▶ _Supplied material_:
*** Block opens ***
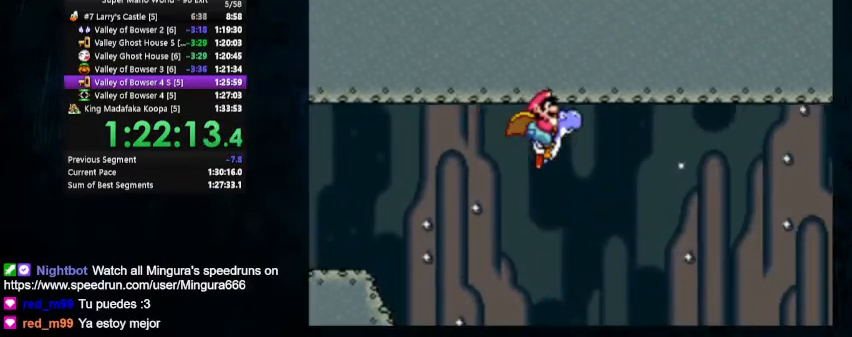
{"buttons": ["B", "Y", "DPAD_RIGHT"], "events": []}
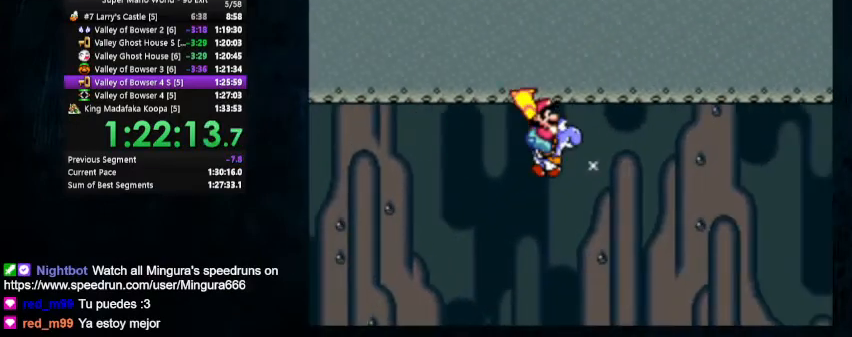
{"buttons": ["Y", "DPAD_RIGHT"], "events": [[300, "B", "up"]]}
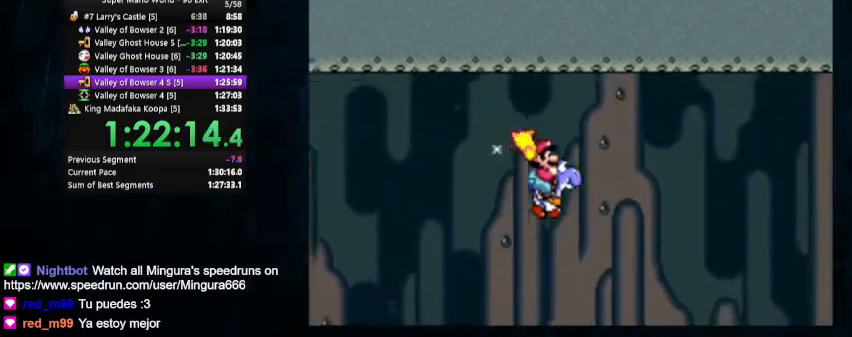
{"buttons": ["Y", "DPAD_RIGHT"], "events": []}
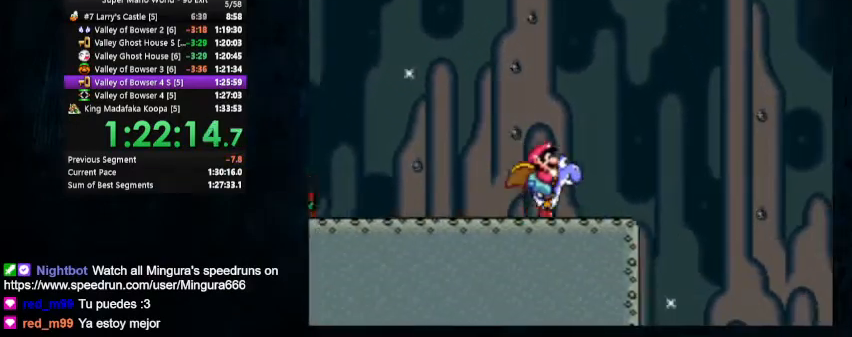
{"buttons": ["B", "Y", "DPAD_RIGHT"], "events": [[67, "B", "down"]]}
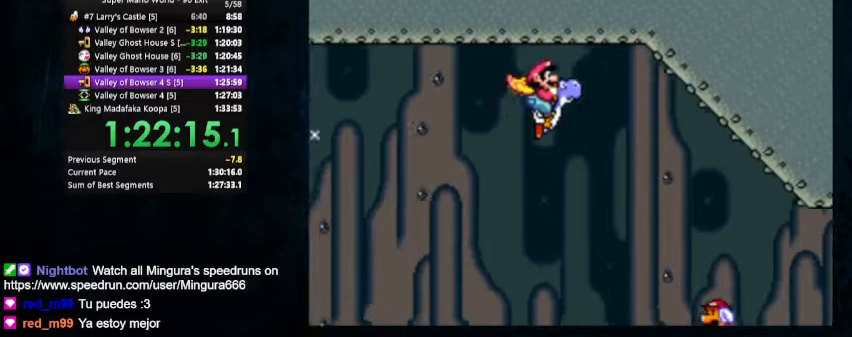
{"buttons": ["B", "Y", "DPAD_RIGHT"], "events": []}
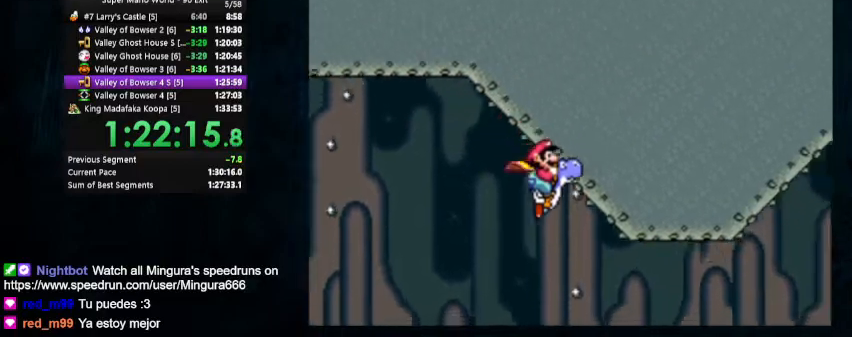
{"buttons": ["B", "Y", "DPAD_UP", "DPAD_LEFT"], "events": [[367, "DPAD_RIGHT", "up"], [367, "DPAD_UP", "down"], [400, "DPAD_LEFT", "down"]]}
*** Block closes ***
*** Block opens ***
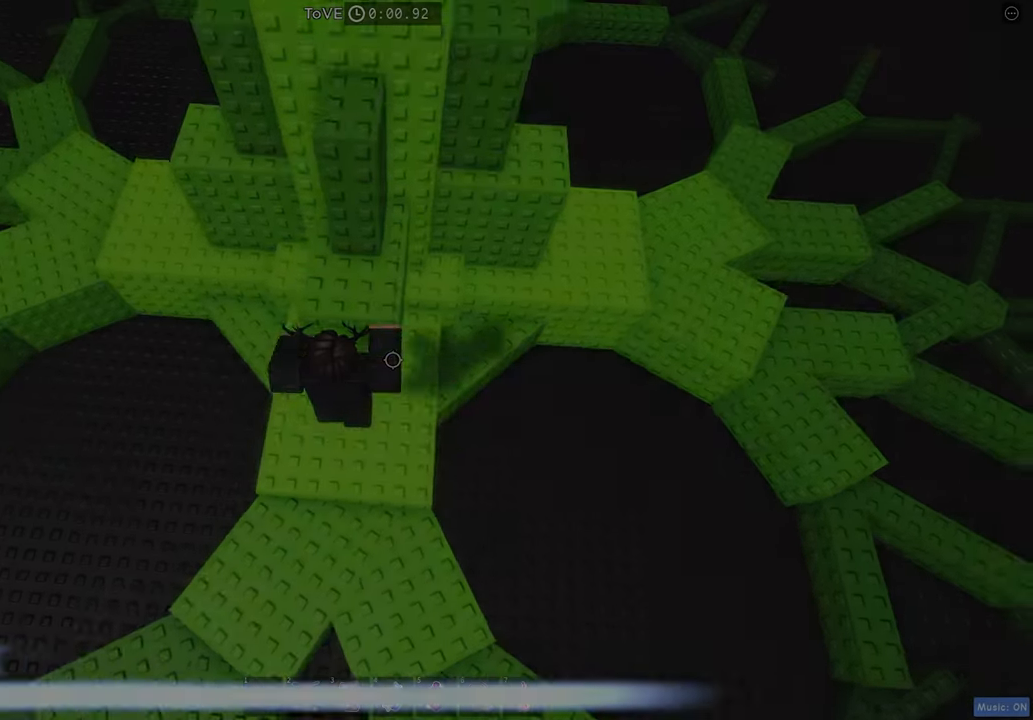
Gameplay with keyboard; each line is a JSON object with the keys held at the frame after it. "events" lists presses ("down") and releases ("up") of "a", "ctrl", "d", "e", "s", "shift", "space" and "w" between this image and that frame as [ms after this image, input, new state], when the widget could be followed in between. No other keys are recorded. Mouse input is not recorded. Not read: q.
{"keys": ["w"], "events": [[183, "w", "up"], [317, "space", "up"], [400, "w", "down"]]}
*** Block closes ***
▶ _Work required_: Whenever a line of the records above contains the word "keys", it counts toward the total; give that total alone.

▶ _Response_: 2